Saturday, June 16, 2007

Does Life Imitiate Zhang Yimou Movies, or Does Zhang Yimou Just Make Sh*t Up?


Under the streetlamp, a man crouches on the ground. “Needles and thread”, he calls. The snow muffles the transmission of his words, and the night covers him. No one comes.

A woman in labor helplessly bleeds to a slow death. The instruments clatter to the floor as the young nurse panics, and the doctor, still in shackles, goes into convulsions after being fed buns and water after days without food.

A pregnant woman again asks a man, again, for an apology. The man, from within his yard, throws money at her instead. It falls to the ground, flips thinly in the air, scatters. The woman does not pick it up.

A child’s face. Wide-eyed, pencil in hand. Earnest and dirty in black and white.

These are the images of China that I can still remember I had before coming here. Going through them mentally now, as I write, they are just as powerful as they were eight, ten years ago.

I started watching Chinese movies at around age 17. I had taken a beginner’s Japanese course in tenth grade, and my interest in Chinese cinema drew from my interest in anime. After exhausting all of the anime on the video store “Asian” shelf, Zhang Yimou movies followed naturally. I was a fan of neither Shirokawa nor Bruce Lee.

For anyone who has seen Chinese movies like “To Live”, “Red Sorghum”, “Qiu Ju” or “In the Heat of the Sun”, the imagery is unforgettable. The plots are unadorned, characters often give to silence, and the shots are long, all which allow time for the images to sink deep in one’s mind. I must have watched “To Live” five times. I cried each time, several times throughout the movie. I wondered, why are Asian movies so sad? Years later, an Asian-American friend finally enlightened me: “It’s because Asians think sadness is beautiful.

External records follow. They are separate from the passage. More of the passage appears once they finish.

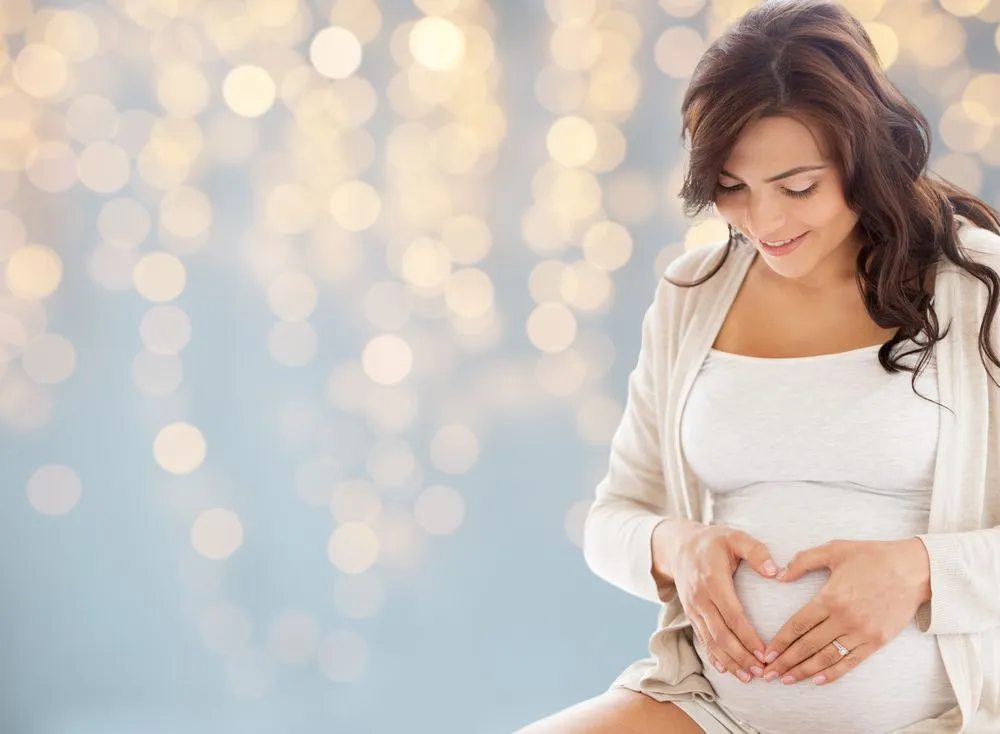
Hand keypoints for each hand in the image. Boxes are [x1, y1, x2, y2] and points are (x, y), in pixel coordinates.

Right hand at [664, 523, 779, 683]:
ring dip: (730, 661)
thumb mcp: (735, 537)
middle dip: (742, 656)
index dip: (748, 637)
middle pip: (722, 634)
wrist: (677, 545)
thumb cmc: (712, 541)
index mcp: (713, 581)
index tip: (766, 653)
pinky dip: (714, 656)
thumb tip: (776, 571)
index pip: (733, 616)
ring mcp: (693, 608)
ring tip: (748, 677)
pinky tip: (726, 669)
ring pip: (711, 641)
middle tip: (762, 672)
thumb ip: (756, 551)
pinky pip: (702, 639)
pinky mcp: (690, 614)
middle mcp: (700, 598)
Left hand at [761, 538, 930, 685]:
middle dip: (785, 662)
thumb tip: (779, 575)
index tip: (766, 653)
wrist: (914, 569)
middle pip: (807, 646)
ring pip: (826, 658)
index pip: (798, 625)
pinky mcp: (877, 641)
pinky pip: (851, 662)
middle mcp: (844, 619)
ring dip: (804, 671)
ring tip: (787, 680)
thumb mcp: (834, 549)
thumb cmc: (872, 556)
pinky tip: (817, 680)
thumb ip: (803, 561)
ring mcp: (861, 632)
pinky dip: (833, 673)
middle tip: (768, 674)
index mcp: (830, 598)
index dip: (780, 641)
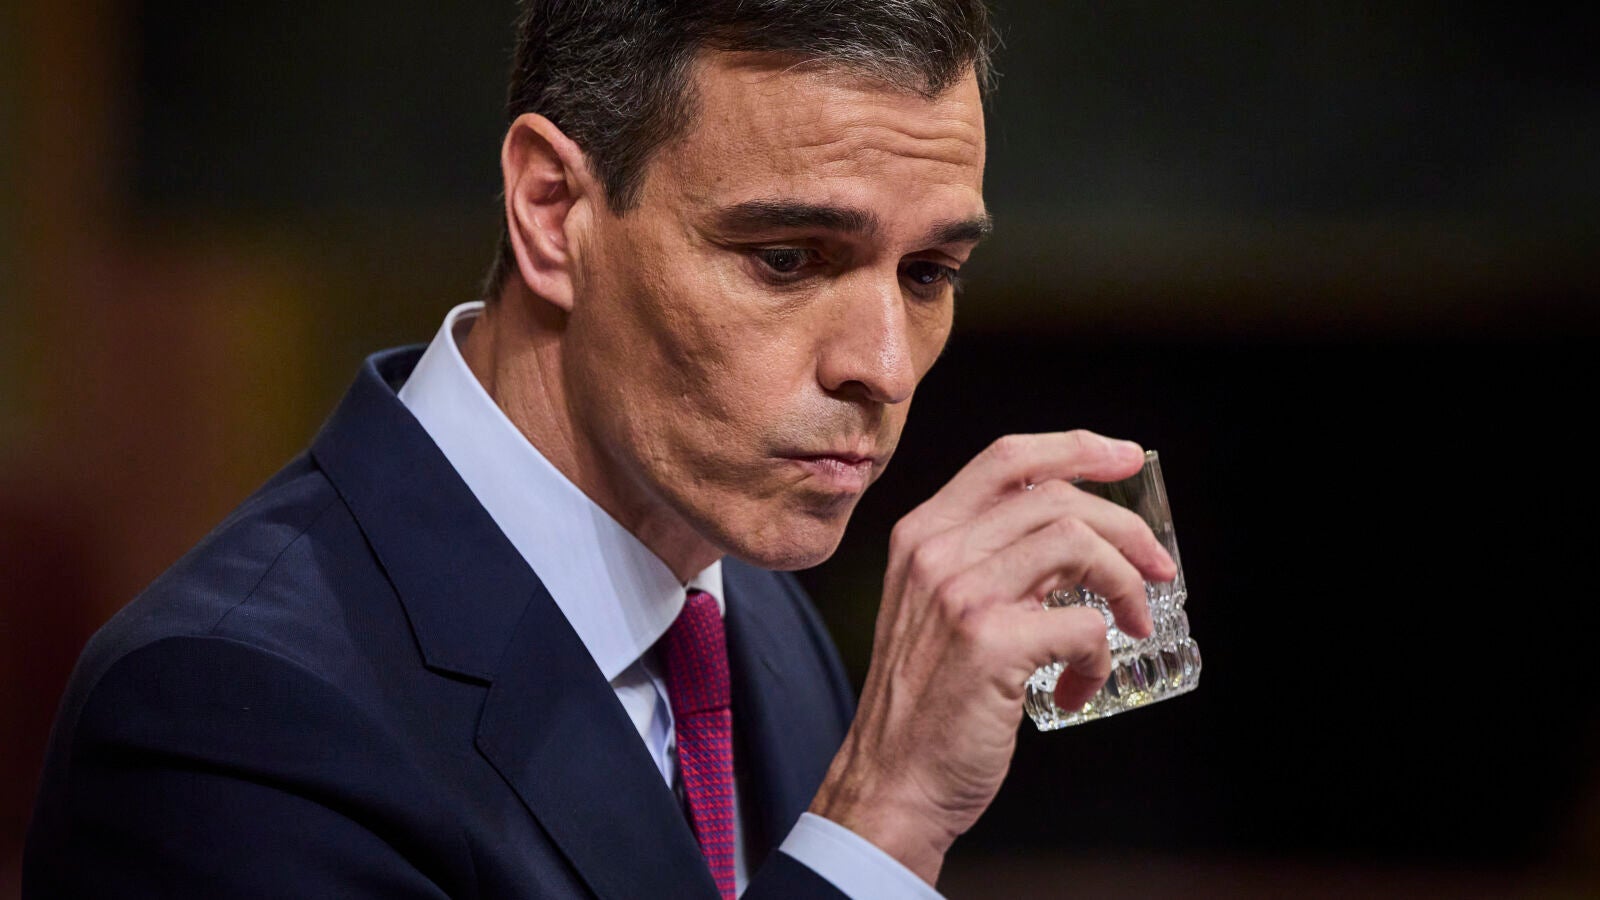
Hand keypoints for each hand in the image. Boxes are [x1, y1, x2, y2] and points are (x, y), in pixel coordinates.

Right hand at [808, 431, 1176, 883]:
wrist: (891, 783)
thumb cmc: (920, 706)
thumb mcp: (932, 610)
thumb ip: (982, 563)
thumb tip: (1072, 540)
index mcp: (921, 535)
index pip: (1006, 458)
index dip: (1075, 448)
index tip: (1125, 457)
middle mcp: (936, 552)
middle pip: (1055, 496)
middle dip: (1126, 528)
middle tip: (1157, 567)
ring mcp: (961, 594)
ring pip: (1078, 545)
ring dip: (1126, 585)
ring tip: (1132, 625)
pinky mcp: (992, 643)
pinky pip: (1084, 625)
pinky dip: (1098, 659)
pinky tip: (1078, 687)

After exhausting that video store collection, I thought little of China until college, and even then, it was more of an afterthought, a Plan B. I was intent on a degree in Japanese, or International Relations. Freshman year I took a course way out of my league called “Political Economics of Southeast Asia”, a graduate-level seminar. The professor pitied me, and rather than write a paper on the topic at hand, had me write a book review of Kristof and Wu Dunn’s China Wakes.

It was thus vicariously through that (now) New York Times Op Ed journalist and his wife that I witnessed T****n, danced with corrupt politicians, and sans entry permit took a train through the impoverished countryside. It was also the photo pages of China Wakes that featured that now-famous schoolchild, her big black eyes representing the millions of other Chinese schoolchildren and their big black eyes and their collective dream to end the depravity through education.

As it turned out, neither Japanese nor International Relations were my forte, so I made the bold decision to screw it all and start again from zero with Chinese, promising myself that a year of intensive study abroad would get me across the threshold of acquiring proficiency in somethingforgodsakes. I indeed must have crossed some threshold, because after all these years in China behind me, I still don’t want to go back.

P.S. Learnings since my first impressions? 1) Just like America is not like Hollywood, China is not like Zhang Yimou’s countryside. For emphasis, Chinese people hate Zhang Yimou (even though they make sure that each of his new films beats the previous in box office earnings). 2) Journalists are contortion artists that are always able to kaleidoscope significant yet neutral information to fit western audiences’ preconceptions of The Other as democratizing/not democratizing/threatening/stark and pitiful/changing for the better/enigmatic. Mr. French and colleagues, don’t disappoint us.